**Selected excerpt:**
================================

From aggressive driving to molecular motor traffic

TL;DR

This paper develops a cellular automata model for dynein motor traffic, incorporating unique step size features and attachment-detachment dynamics, providing insights into intracellular motor transport mechanisms.

Contribution

It introduces a novel automata-based model for dynein motors, extending vehicular traffic models to include biological motor behaviors and compares dynein with kinesin transport efficiencies.

Findings

Analytical and simulation results reveal phase coexistence of high and low density motor regions.

The model captures the impact of attachment and detachment on motor traffic phases.

Dynein and kinesin efficiencies vary with model parameters, highlighting different transport regimes.

================================

**Exercises:**
a) For each statement, say whether it agrees with the dynein traffic summary, answering yes or no and quoting the deciding words: (i) The model compares transport efficiencies of dynein and kinesin. (ii) The results show that high and low density motor regions cannot coexist. (iii) The model leaves out the attachment and detachment of motors.
b) Please continue the dynein traffic summary from its last sentence.
The records are separate material, unrelated to the dynein traffic summary above.

================================

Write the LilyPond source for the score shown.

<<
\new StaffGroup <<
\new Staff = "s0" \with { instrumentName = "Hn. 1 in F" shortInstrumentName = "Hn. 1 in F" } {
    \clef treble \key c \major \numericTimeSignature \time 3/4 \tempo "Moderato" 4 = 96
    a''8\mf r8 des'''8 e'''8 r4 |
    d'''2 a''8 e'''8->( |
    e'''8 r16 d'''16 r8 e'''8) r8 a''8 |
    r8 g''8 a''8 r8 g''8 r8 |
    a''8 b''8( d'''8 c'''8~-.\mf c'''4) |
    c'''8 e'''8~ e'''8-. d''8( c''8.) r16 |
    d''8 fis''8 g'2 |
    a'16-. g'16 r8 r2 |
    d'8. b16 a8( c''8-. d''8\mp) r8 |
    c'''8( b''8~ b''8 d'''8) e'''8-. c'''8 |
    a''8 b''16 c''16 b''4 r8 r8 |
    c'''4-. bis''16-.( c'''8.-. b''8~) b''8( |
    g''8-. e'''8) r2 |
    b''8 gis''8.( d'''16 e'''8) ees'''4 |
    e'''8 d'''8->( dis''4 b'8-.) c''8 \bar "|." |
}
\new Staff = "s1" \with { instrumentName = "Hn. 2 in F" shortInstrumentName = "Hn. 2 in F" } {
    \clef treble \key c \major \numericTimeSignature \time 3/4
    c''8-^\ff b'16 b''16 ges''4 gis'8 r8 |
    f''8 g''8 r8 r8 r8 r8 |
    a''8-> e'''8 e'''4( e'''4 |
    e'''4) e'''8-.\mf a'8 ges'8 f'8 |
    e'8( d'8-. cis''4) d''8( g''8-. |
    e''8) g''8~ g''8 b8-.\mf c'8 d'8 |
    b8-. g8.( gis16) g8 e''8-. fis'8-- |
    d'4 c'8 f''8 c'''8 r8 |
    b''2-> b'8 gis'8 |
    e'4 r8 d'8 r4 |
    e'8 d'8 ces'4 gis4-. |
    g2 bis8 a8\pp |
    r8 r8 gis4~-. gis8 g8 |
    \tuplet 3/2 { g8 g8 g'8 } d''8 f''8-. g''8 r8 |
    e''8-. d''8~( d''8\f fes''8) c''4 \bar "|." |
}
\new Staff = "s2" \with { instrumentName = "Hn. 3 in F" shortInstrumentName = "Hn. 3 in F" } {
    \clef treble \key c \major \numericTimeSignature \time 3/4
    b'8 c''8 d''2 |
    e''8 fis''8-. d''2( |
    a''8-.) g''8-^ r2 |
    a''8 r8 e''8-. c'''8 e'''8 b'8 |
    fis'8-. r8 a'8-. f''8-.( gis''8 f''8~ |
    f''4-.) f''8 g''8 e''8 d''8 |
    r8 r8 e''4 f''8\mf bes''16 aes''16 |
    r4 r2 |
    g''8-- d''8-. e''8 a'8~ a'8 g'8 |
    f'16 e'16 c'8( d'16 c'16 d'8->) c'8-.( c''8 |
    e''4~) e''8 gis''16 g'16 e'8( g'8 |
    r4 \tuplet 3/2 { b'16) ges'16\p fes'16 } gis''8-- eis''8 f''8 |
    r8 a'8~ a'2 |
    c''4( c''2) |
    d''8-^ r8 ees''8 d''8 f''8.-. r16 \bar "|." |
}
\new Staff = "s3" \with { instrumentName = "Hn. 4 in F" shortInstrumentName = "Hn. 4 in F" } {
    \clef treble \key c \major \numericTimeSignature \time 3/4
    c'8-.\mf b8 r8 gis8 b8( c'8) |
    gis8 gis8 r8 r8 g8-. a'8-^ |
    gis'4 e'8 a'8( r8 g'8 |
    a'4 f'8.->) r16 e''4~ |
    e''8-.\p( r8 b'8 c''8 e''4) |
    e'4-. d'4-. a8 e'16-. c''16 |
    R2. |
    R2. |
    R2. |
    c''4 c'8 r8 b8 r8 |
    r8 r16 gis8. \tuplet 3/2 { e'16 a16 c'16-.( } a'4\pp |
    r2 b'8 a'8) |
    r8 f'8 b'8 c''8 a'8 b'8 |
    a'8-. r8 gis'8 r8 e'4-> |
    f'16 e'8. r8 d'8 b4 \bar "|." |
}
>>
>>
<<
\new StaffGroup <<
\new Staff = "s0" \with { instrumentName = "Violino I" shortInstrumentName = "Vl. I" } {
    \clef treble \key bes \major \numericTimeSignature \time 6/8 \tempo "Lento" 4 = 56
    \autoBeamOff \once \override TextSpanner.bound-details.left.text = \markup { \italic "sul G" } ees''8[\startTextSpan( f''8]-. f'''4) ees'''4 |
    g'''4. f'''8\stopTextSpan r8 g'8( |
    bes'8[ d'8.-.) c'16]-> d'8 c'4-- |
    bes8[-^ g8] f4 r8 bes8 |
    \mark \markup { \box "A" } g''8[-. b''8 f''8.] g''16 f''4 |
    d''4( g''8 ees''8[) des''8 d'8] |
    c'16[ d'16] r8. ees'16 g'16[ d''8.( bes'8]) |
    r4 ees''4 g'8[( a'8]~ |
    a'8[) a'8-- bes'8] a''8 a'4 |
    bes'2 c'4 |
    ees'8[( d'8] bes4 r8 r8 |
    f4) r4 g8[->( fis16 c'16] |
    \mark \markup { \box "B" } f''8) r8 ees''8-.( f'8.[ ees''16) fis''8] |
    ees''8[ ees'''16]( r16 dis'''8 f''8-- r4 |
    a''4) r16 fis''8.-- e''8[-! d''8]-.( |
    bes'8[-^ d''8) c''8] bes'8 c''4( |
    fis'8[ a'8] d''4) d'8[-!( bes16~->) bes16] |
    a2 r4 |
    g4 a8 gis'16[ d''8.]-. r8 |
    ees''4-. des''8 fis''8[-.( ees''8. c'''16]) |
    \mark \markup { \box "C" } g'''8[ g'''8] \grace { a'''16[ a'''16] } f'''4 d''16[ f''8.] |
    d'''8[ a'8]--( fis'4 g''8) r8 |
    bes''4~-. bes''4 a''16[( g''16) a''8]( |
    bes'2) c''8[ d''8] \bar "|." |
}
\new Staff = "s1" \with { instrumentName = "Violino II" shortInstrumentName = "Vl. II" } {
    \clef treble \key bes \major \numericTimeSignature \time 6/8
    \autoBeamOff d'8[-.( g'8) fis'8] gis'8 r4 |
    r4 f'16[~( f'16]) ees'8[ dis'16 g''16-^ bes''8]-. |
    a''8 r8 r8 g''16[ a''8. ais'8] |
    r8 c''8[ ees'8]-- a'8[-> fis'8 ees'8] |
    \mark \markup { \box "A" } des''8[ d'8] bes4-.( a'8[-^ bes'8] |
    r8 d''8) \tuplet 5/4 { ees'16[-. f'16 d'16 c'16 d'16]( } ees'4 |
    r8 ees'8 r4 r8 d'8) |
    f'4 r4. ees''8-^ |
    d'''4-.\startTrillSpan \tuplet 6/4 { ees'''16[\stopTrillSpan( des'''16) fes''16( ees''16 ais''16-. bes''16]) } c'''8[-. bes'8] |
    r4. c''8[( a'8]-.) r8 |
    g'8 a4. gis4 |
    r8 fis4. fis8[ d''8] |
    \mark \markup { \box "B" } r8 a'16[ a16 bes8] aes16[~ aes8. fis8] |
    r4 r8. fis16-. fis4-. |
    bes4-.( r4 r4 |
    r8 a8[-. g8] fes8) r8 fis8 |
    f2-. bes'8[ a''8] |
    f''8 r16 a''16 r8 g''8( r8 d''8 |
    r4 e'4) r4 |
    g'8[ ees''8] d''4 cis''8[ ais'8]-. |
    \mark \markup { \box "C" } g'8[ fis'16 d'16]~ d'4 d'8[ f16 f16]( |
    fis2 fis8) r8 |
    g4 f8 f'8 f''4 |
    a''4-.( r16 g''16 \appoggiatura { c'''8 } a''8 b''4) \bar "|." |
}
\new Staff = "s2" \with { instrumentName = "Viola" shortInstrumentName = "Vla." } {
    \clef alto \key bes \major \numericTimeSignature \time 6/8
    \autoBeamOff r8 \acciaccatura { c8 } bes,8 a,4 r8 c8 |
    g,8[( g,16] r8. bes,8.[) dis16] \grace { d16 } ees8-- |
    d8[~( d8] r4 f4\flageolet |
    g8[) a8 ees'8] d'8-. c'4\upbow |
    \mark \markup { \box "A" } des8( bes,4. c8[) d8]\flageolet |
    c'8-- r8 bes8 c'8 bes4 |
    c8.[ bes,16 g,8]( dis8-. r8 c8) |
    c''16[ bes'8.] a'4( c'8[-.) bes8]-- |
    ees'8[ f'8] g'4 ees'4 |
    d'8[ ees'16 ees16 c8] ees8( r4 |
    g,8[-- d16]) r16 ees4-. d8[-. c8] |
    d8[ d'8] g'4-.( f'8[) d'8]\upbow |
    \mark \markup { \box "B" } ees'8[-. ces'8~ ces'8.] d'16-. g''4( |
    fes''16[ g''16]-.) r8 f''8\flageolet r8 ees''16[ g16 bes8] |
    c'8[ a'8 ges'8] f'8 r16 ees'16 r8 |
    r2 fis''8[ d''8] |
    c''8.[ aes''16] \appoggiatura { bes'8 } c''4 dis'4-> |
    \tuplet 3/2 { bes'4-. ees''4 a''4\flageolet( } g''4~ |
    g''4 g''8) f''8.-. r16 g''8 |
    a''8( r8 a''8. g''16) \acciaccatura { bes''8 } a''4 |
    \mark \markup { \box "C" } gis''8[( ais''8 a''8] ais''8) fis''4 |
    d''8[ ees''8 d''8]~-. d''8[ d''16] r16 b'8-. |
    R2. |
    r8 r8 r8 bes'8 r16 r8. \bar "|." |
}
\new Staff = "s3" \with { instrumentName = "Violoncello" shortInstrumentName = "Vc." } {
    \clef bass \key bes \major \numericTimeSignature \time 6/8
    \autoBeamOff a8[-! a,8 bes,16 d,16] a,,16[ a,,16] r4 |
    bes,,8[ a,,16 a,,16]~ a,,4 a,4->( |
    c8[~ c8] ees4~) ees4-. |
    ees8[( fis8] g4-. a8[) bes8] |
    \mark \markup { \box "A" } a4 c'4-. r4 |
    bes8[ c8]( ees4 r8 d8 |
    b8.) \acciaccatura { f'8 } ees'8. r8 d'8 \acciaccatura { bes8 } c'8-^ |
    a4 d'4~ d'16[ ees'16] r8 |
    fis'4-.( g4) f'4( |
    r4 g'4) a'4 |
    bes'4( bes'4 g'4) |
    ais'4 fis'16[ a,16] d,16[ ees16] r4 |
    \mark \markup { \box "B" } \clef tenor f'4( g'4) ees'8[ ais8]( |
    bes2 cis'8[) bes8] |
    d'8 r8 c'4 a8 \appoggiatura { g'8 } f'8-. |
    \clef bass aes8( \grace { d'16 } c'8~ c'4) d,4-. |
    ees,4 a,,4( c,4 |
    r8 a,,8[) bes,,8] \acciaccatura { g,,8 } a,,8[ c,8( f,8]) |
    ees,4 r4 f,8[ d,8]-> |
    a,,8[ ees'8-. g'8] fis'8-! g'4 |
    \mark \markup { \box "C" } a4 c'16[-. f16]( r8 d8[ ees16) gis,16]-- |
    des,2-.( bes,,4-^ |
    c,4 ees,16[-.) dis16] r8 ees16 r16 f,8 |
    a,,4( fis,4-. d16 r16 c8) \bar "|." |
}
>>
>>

================================

**Responses for each task:**
a)
(i) Yes: "compares dynein with kinesin transport efficiencies."
(ii) No: "Analytical and simulation results reveal phase coexistence of high and low density motor regions."
(iii) No: "incorporating unique step size features and attachment-detachment dynamics"

b)
Abstract

Motivated by recent experimental results for the step sizes of dynein motor proteins, we develope a cellular automata model for intra-cellular traffic of dynein motors incorporating special features of the hindrance-dependent step size of the individual motors. We begin by investigating the properties of the aggressive driving model (ADM), a simple cellular automata-based model of vehicular traffic, a unique feature of which is that it allows a natural extension to capture the essential features of dynein motor traffic. We first calculate several collective properties of the ADM, under both periodic and open boundary conditions, analytically using two different mean-field approaches as well as by carrying out computer simulations. Then we extend the ADM by incorporating the possibilities of attachment and detachment of motors on the track which is a common feature of a large class of motor proteins that are collectively referred to as cytoskeletal motors. The interplay of the boundary and bulk dynamics of attachment and detachment of the motors to the track gives rise a phase where high and low density phases separated by a stable domain wall coexist. We also compare and contrast our results with the model of Parmeggiani et. al. (Phys. Rev. Lett. {\bf 90}, 086601 (2003)) which can be regarded as a minimal model for traffic of a closely related family of motor proteins called kinesin. Finally, we compare the transportation efficiencies of dynein and kinesin motors over a range of values of the model parameters.